Phases of microbiota response to antibiotics. After antibiotic exposure, baseline microbiota undergoes an initial perturbation (phase 1), during which some taxa may completely disappear, while some new taxa may arise. Potential determinants of phase 1 include baseline microbiota, specifics of antibiotic exposure, and host factors (e.g., genetics and immunity). After completion of antibiotic treatment, the microbiota undergoes reorganization (phase 2), which could lead to full recovery to baseline, partial recovery towards baseline, or shift to a completely new state. The focus of this study is the role of baseline microbiota in regulating phase 1 after controlling for antibiotic exposures

Microbiota response to antibiotics varies among individuals [2] and the mechanism of response is poorly understood [1, 14]. Intuitively, characteristics of the antibiotic insult (e.g., antibiotic type and duration), composition and wiring of pre-treatment microbiota, and host factors (e.g., genetics and immunity [15]) are possible determinants of individualized microbiota responses. Here, we hypothesize that pre-treatment microbiota in humans is a determinant of community resistance as measured inversely by the magnitude of microbiota deviation from baseline during phase 1. Pre-clinical data support this hypothesis. Germ-free mice humanized with fecal microbiota from different donors show different microbiota responses to the same antibiotic [16], suggesting that pre-treatment microbiota may underpin individualized responses. In addition, the bloom of specific pathogens after antibiotic treatment has been associated with the initial state of the microbiota [17]. However, it is unknown whether and to what extent specific species in baseline microbiota modulate community resistance against antibiotic perturbation.

Antibiotic exposure may be light and brief (e.g., one dose of one antibiotic), light and sustained (e.g., several-day course of one antibiotic), heavy and brief (e.g., brief course of multiple antibiotics), or heavy and sustained (e.g., prolonged course of multiple antibiotics). We studied patients with acute myeloid leukemia (AML) receiving inpatient chemotherapy, a prototype setting for heavy sustained antibiotic exposure. These patients receive multiple antibiotics over several weeks of hospitalization. Initially, patients receive antibiotics to prevent infections. However, most patients develop a fever despite prophylaxis [18]. At the time of fever, prophylactic antibiotics are escalated to broader-spectrum antibiotics, which are later adjusted according to the results of microbiological work-up. These antibiotics are de-escalated to prophylactic antibiotics or discontinued as clinical and hematopoietic recovery ensue. This cascade of events can be summarized as overlapping waves of antibiotic exposure, sometimes including multiple antibiotics for extended periods.

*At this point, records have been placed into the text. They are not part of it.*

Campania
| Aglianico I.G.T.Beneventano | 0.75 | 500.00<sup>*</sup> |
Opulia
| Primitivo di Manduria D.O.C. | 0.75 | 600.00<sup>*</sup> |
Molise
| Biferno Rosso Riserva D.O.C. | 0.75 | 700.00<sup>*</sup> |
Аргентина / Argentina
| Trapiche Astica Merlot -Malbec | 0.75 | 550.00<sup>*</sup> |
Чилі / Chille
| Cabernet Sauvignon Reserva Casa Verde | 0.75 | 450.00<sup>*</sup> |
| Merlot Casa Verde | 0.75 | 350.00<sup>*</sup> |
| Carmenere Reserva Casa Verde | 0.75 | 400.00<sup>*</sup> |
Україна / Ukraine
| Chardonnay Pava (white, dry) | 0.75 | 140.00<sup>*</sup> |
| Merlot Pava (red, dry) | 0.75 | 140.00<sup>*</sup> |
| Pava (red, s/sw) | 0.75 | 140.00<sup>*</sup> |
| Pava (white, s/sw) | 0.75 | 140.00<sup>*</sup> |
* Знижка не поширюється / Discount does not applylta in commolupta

High-throughput amplicon sequencing of longitudinal stool samples collected from hospitalized patients with AML coupled with granular antibiotic exposure data uniquely positioned us to measure the dependency of microbiota perturbations on the microbiota’s baseline state. We find that the composition of pre-treatment microbiota is a major determinant of the magnitude of microbiota departure from baseline. We identify pre-treatment taxa that stabilize or destabilize the microbiota. These findings offer a mechanistic explanation for individualized responses to antibiotics and introduce novel targets for precision interventions to prevent antibiotic-induced dysbiosis and its adverse clinical consequences.

Methods

Patients and samples

We enrolled hospitalized adult patients with newly diagnosed or relapsed/refractory AML to a prospective, biorepository protocol (registration number in ClinicalTrials.gov: NCT03316456) approved by the University of Minnesota Institutional Review Board. An expected ~ 4 weeks of hospitalization was required. No other inclusion or exclusion criteria were used. Clinical and supportive care followed our standard institutional algorithm. Deviations per the treating physicians’ discretion were permitted. Our antibiotic stewardship recommends acyclovir for viral, an azole for fungal, and levofloxacin for bacterial prophylaxis for the duration of neutropenia. Bacterial prophylaxis is continued until development of neutropenic fever or first neutrophil rise above 1 × 109/L, whichever occurs first. Cefepime is our recommended empiric frontline antibiotic for neutropenic fever. When oral intake decreases to < 60% of the lower limit of estimated energy and protein needs for 7 days, we generally initiate parenteral nutrition.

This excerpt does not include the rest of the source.